-2
I made a code in C that when running presents some errors and possibly not a logic error, since when I run it presents some errors, however when I ask a friend to run the code works normally.
The code takes the first letter of each vector, creates and places in another vector doing the same with the following letters, but this answer is appearing.
that’s the code:
#include <stdio.h>
#include <string.h>
#include <stdlib.h>
char * JuntarVetores(char * v1, char *v2, char* v3);
void main()
{
char A[80],B[80],C[80];
char *D;
printf("Vetor A: ");
scanf("%s",A);
fflush(stdin);
printf("Vetor B: ");
scanf("%s",B);
fflush(stdin);
printf("Vetor C: ");
scanf("%s",C);
D=JuntarVetores(A,B,C);
printf("%s",D);
}
char * JuntarVetores(char * v1, char *v2, char* v3)
{
int i,x1=0,x2=0,x3=0;
char *v4=(char*)malloc((strlen(v1)+strlen(v2)+strlen(v3)) * sizeof(char));
for(i=0;i<strlen(v1)||i<strlen(v2)||i<strlen(v3);i++)
{
if(v1[i]!='\0' && x1==0)
{
*(v4+strlen(v4))=*(v1+i);
// printf("1");
}
else
x1=1;
if(v2[i]!='\0' && x2==0)
{
*(v4+strlen(v4))=*(v2+i);
//printf("2");
}
else
x2=1;
if(v3[i]!='\0' && x3==0)
{
*(v4+strlen(v4))=*(v3+i);
//printf("3");
}
else
x3=1;
}
return(v4);
}
It’s never the compiler’s problem. Or do you think after decades that millions of people using no one has seen a problem in such simple code and you who are starting now have found this problem? Looking at that I saw several problems in the code, but I will leave now and with so many problems for me the question is too wide to answer.
– Maniero
No way I think I’m somebody fuck, I’m just with a problem I can’t solve, I may have wrong the way to write the title, but I don’t understand why I’m such a snob
– KSM
Note that you allocate memory to
v4
but does not put anything in this memory.
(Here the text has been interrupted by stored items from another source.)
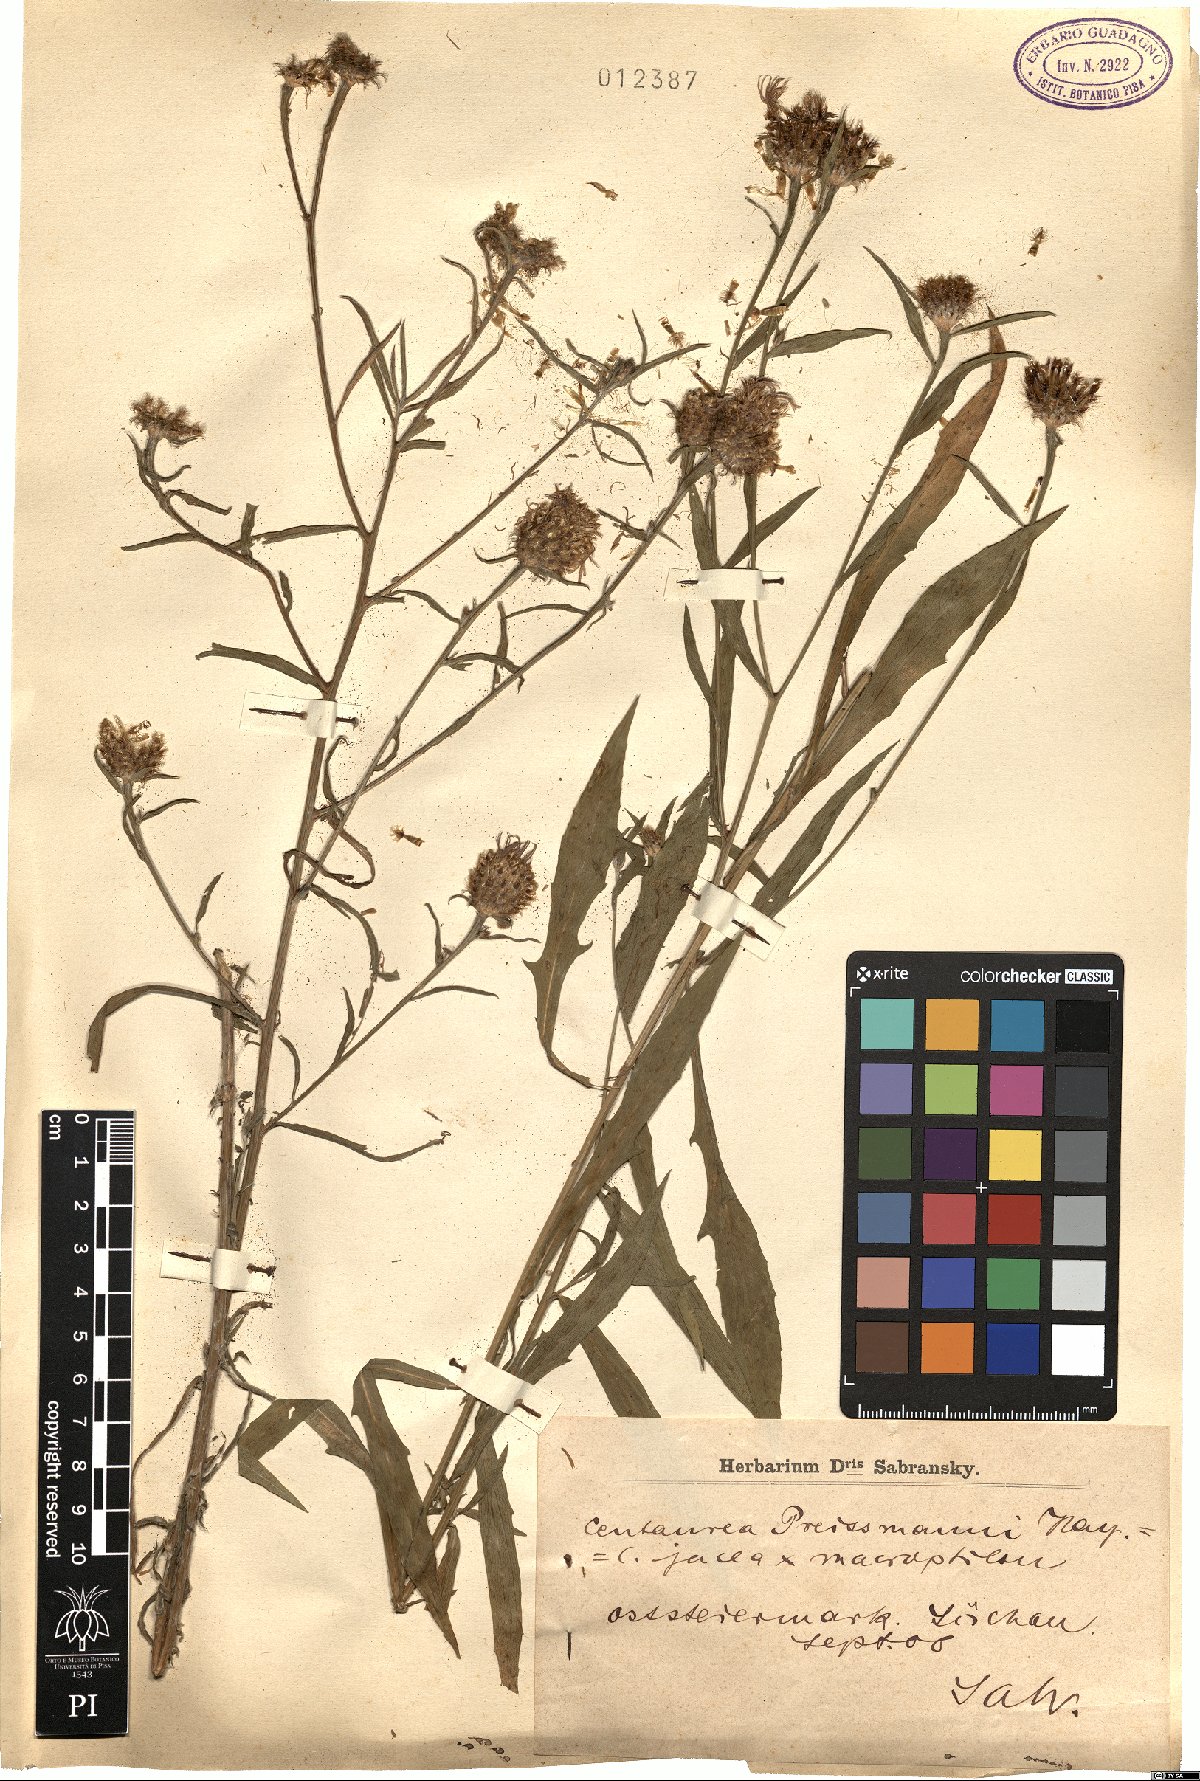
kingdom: Plantae
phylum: Tracheophyta
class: Magnoliopsida
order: Asterales
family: Asteraceae
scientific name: Asteraceae
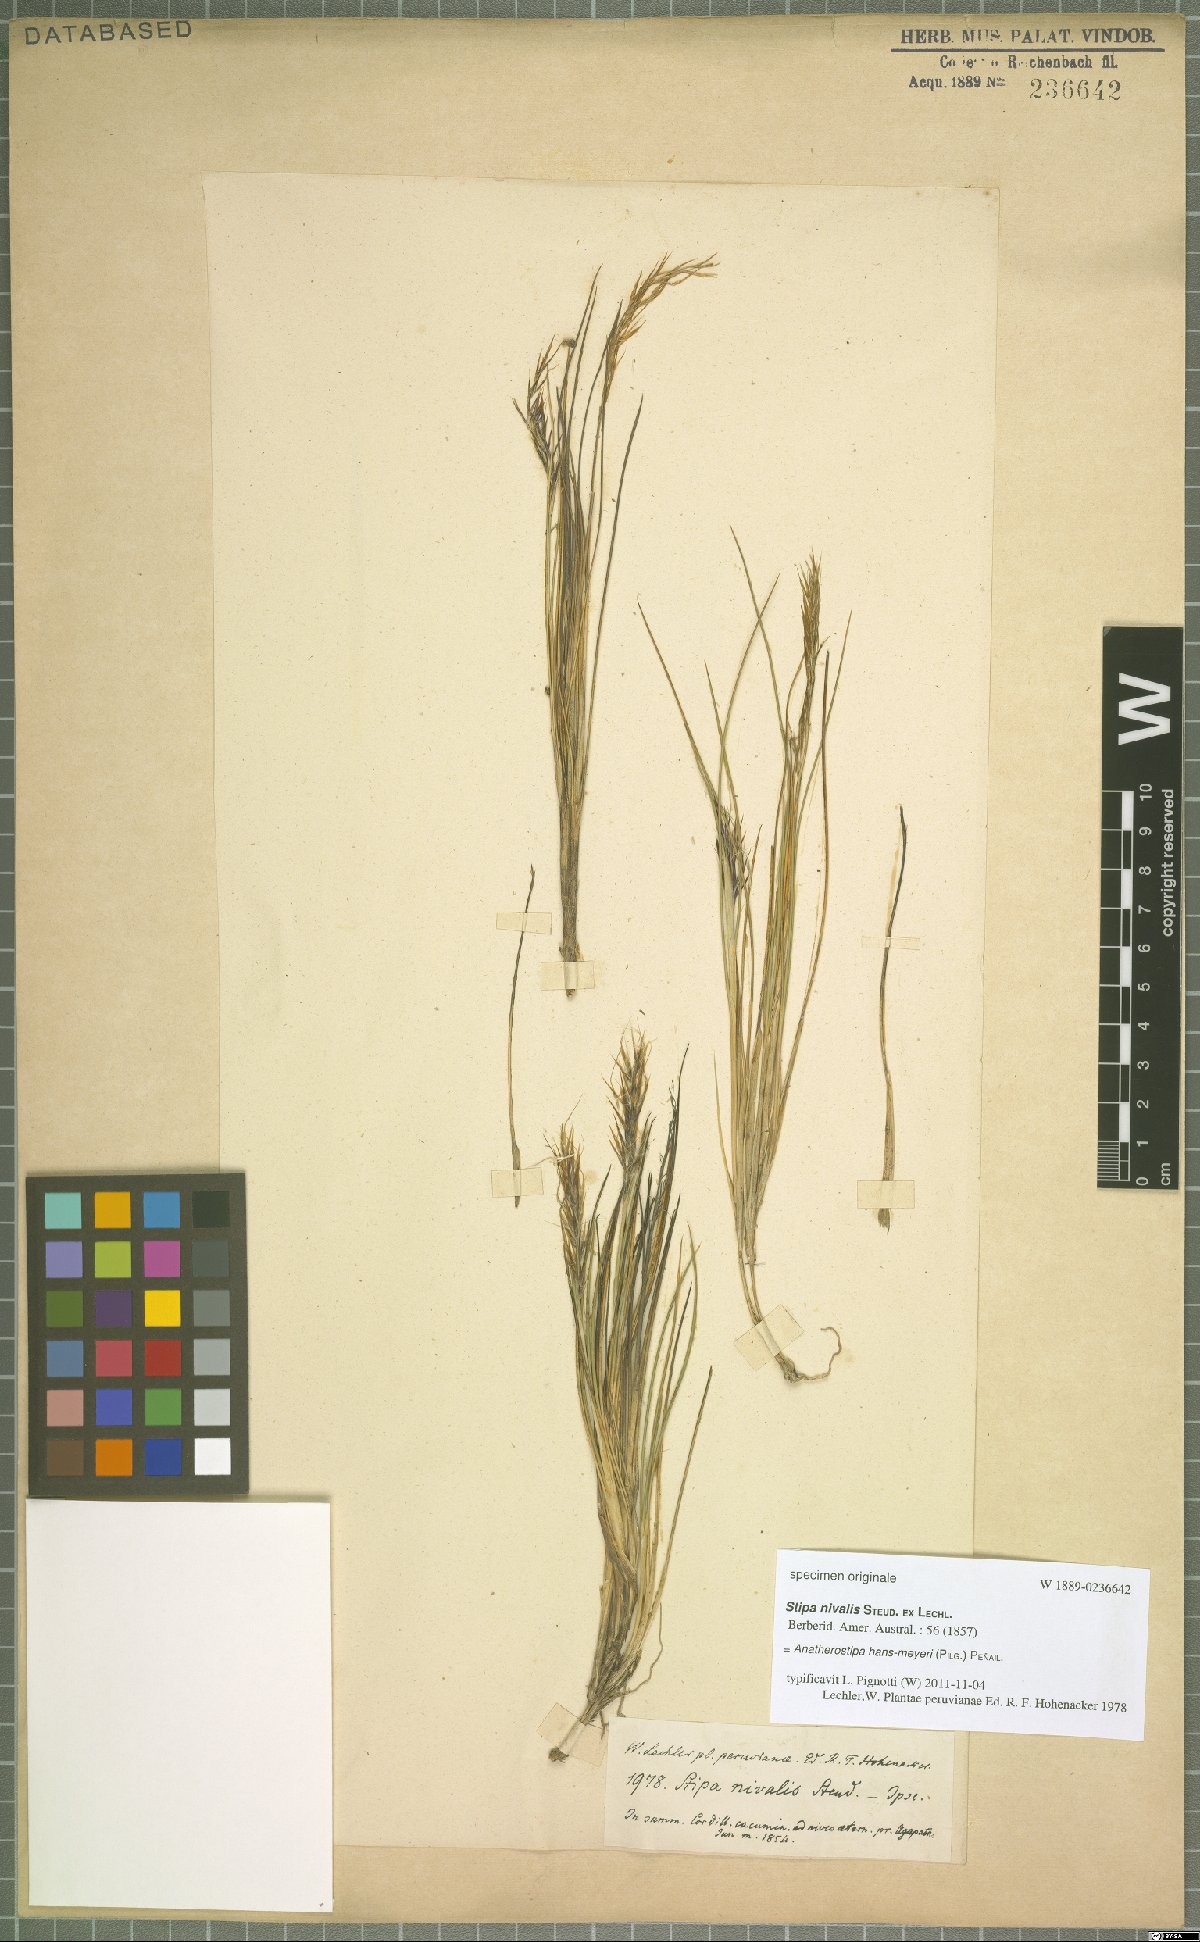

I believe I want initiallyv4
is a string of zero length, in this case dov4[0] = '\0'
. Its code is quite confusing but I believe that one counter would suffice for v4, which would be incremented until the concatenation of all other arrays and another counter to be used to traverse each of the arrays to be concatenated. No need to use the functionstrlen
, just remember that a string in C ends with the character'\0'
.– anonimo
thank you, I’ll try
– KSM
@Kaiosato you want something more snobbish than to say that the compiler is wrong and you’re right? I tried to show you that attitude doesn’t work, you have every right to ignore it and keep it that way. Some people take this information and learn.
– Maniero
i n understand computation/programming, qnd said q was showing different answers in the same code, my intuition says q has something wrong ( and in case I thought q would be the compiler, since the code was the same, as I said n understand fuck none), in the case of the title you could have said directly to have changed, and as I have already answered, I will take the benefit of the doubt and assume that I may have misinterpreted you.